[start of SOURCE EXCERPT]
BUSINESS
Sharia-Free Hearing Ignites a Fierce Congress Fight
A fiery confrontation broke out on Capitol Hill on May 13 when Democrats challenged Republicans over a “Sharia-Free America” congressional hearing. Rep. Sydney Kamlager-Dove called it a “manufactured crisis” designed to frighten Muslim Americans before upcoming elections. The clash put religious freedom, the First Amendment, and the true shape of extremism in America all up for a very uncomfortable debate.
What Happened Inside That Hearing Room
The House Judiciary Subcommittee on the Constitution and Limited Government convened on Wednesday, May 13, 2026, for a hearing titled “Sharia-Free America: Why Political Islam and Sharia Law are Incompatible with the U.S. Constitution: Part II.” Part I had already been held on February 10, 2026, before the same subcommittee. The room did not stay calm for long. Rep. Kamlager-Dove denounced the hearing as election-season fearmongering, saying Republicans “turn up the fear-mongering to level 10,” accused them of using the hearing to “legitimize their religious bigotry,” and declared flatly: “No one has brought up Sharia law. It is not a pressing issue, but it is a manufactured crisis.” Rep. Jamie Raskin (D-MD) argued that extremism is not tied to any one religion, citing Christian extremist groups, and accused Rep. Chip Roy of seeking to “demonize and vilify those who adhere to the religion.” Ranking Member Mary Gay Scanlon also moved to discredit the hearing by noting that none of the four witnesses were experts on Islam or Sharia law. **Republicans did not back down.** Roy declared: “The radicals pushing political Islam do not want to co-exist with America’s culture or political order; they want to replace it.” The Democrats’ only witness was Amanda Tyler, executive director of the Baptist Joint Committee for Religious Liberty, who leads the organization in defending religious freedoms for all Americans. When questioned about whether Islamic law permits honor killings and child marriage, Tyler responded that those acts “are against criminal law in the United States,” and added: “You’re not allowed to act on those beliefs because it would be against criminal law.”
Congress Sharia-Free America hearing Muslim rights clash 2026
The Legislation Behind the Battle
This hearing did not emerge out of nowhere. It is tied directly to a specific piece of legislation. The hearing is chaired by Rep. Chip Roy, who introduced H.R. 5722, the “Preserving a Sharia-Free America Act,” in October 2025. The bill would authorize the Secretaries of State and Homeland Security, as well as the Attorney General, to render any foreign national found to be “an adherent of Sharia law” inadmissible or deportable. The bill carries three core provisions: the Secretaries of State and Homeland Security must deny entry or immigration benefits to Sharia adherents; legal residents found to adhere to Sharia law could lose those benefits and be removed; and applicants who lie about Sharia adherence face visa revocation, inadmissibility, and deportation. According to GovTrack’s legislative tracker, the bill has a 7 percent chance of getting past committee and just a 1 percent chance of being enacted. Roy co-founded the 63-member “Sharia-Free America” Caucus in December alongside Rep. Keith Self (R-TX). In February 2026, the Council on American-Islamic Relations designated the caucus an anti-Muslim hate group, with CAIR’s government affairs director stating they “do not take that designation lightly.”
[end of SOURCE EXCERPT]
[start of DATASET EXTRACT]
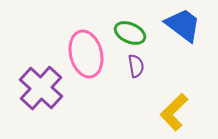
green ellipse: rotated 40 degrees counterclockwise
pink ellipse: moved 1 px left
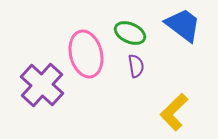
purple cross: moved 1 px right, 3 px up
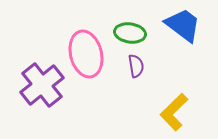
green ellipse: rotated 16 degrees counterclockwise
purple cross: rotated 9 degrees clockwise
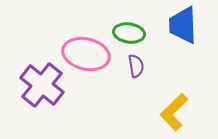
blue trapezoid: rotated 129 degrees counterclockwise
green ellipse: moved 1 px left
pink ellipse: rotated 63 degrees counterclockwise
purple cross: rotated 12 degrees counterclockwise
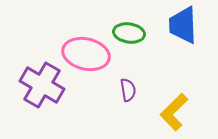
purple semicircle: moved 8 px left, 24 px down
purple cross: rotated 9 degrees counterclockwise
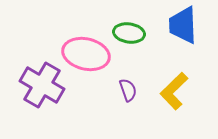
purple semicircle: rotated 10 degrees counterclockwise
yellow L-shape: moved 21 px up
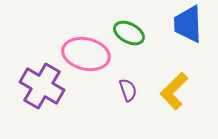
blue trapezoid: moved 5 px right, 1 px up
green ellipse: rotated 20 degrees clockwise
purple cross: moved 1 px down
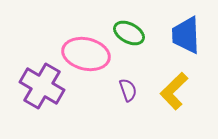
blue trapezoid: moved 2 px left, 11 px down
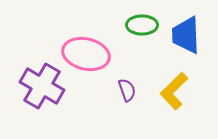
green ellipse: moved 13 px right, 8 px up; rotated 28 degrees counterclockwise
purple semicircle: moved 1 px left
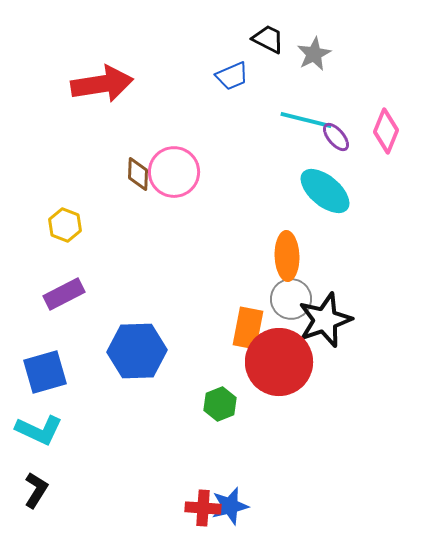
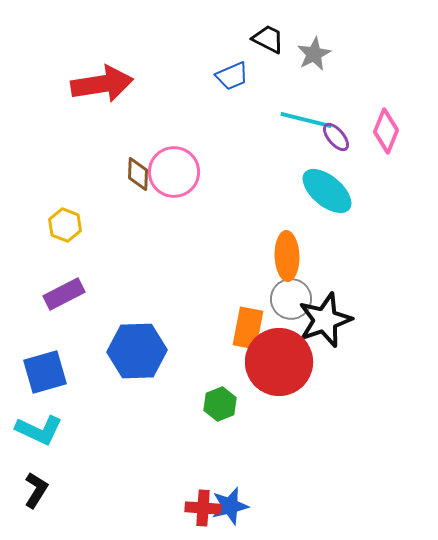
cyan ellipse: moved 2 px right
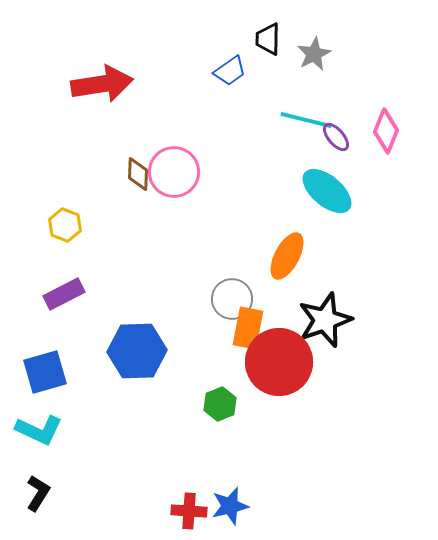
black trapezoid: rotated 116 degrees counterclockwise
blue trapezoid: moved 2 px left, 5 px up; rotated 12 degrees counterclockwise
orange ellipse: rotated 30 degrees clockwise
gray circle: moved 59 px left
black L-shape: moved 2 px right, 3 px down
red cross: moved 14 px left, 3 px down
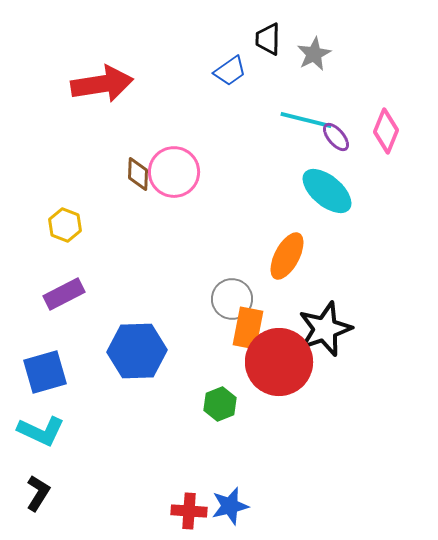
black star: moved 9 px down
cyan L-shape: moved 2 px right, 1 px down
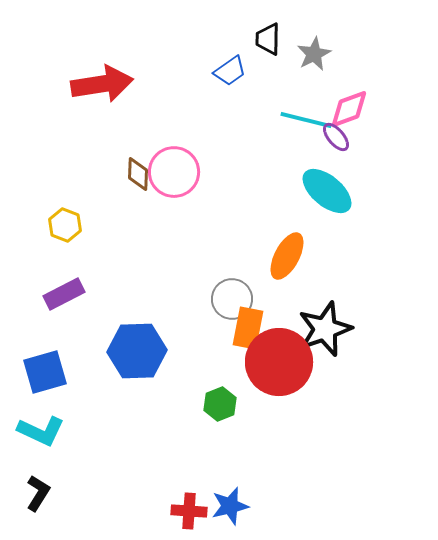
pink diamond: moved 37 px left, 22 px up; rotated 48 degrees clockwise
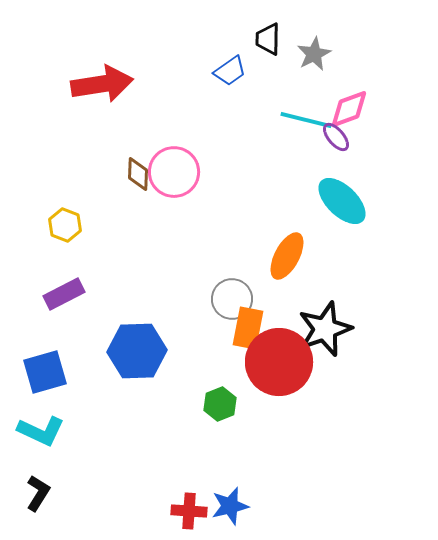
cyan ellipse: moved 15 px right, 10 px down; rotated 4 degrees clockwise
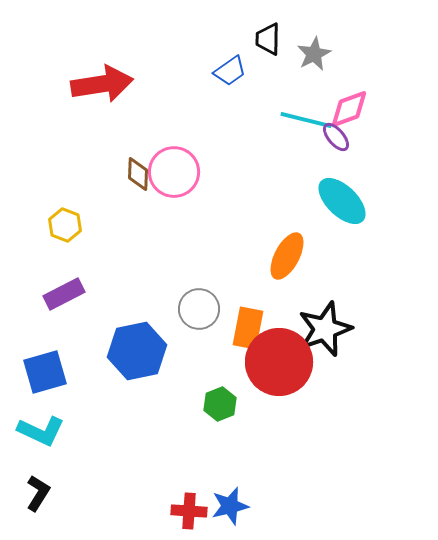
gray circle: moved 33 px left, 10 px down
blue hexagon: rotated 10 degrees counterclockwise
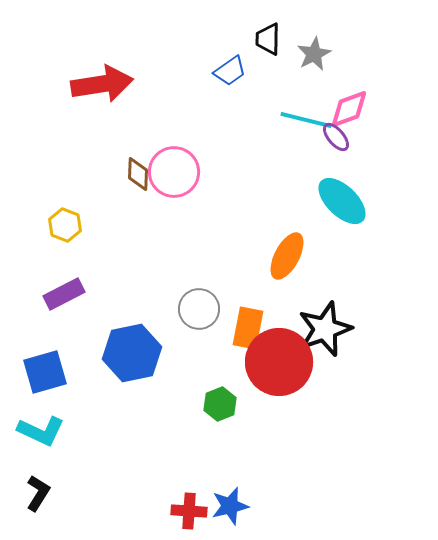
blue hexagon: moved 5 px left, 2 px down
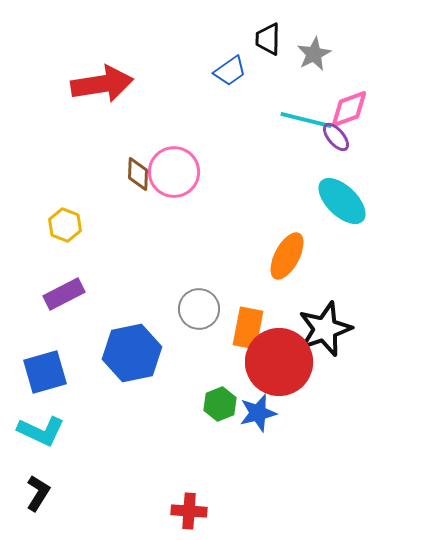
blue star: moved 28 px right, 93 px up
[end of DATASET EXTRACT]
#### WHAT IS ASKED:
1. Please duplicate the entries, starting at the line that contains "blue hexagon: moved 5 px left, 2 px down" and stopping after the last line of the entries. Omit the picture lines.
2. Pick up the article on the Sharia-Free America hearing where it stops and continue it.

#### FINAL RESULTS:
1.
blue hexagon: moved 5 px left, 2 px down
blue star: moved 28 px right, 93 px up

2.
Muslim Groups and Advocates Fight Back
Civil rights organizations were packed into the gallery during the hearing and spoke out immediately after. “What brought us out is the absurdity of a Sharia hearing in Congress when there’s actually no real threat,” said Haris Tarin of the Muslim Public Affairs Council. “It’s a farce. It’s a fear tactic. And unfortunately, it impacts real American Muslims.” The U.S. Council of Muslim Organizations, which represents over 50 Muslim groups, condemned what it called the “weaponization of government against American Muslims.” CAIR’s Maryland director Zainab Chaudry stated: “Anti-Sharia hearings are not about protecting the Constitution. They are about demonizing Islam and portraying Muslim Americans as perpetual outsiders.” Sharia, defined as a religious and ethical system within Islam derived from the Quran and the Hadith, guides Muslims in matters of faith, morality, and aspects of daily life. Installing Sharia in the U.S. does not enjoy wide support among American Muslims, and there is no evidence that any mainstream U.S. Muslim group has advocated for imposing it on the United States. **The constitutional argument is also already settled.** Tyler told Congress that existing criminal law already prohibits any practice that harms others, making a separate anti-Sharia statute redundant and legally unnecessary.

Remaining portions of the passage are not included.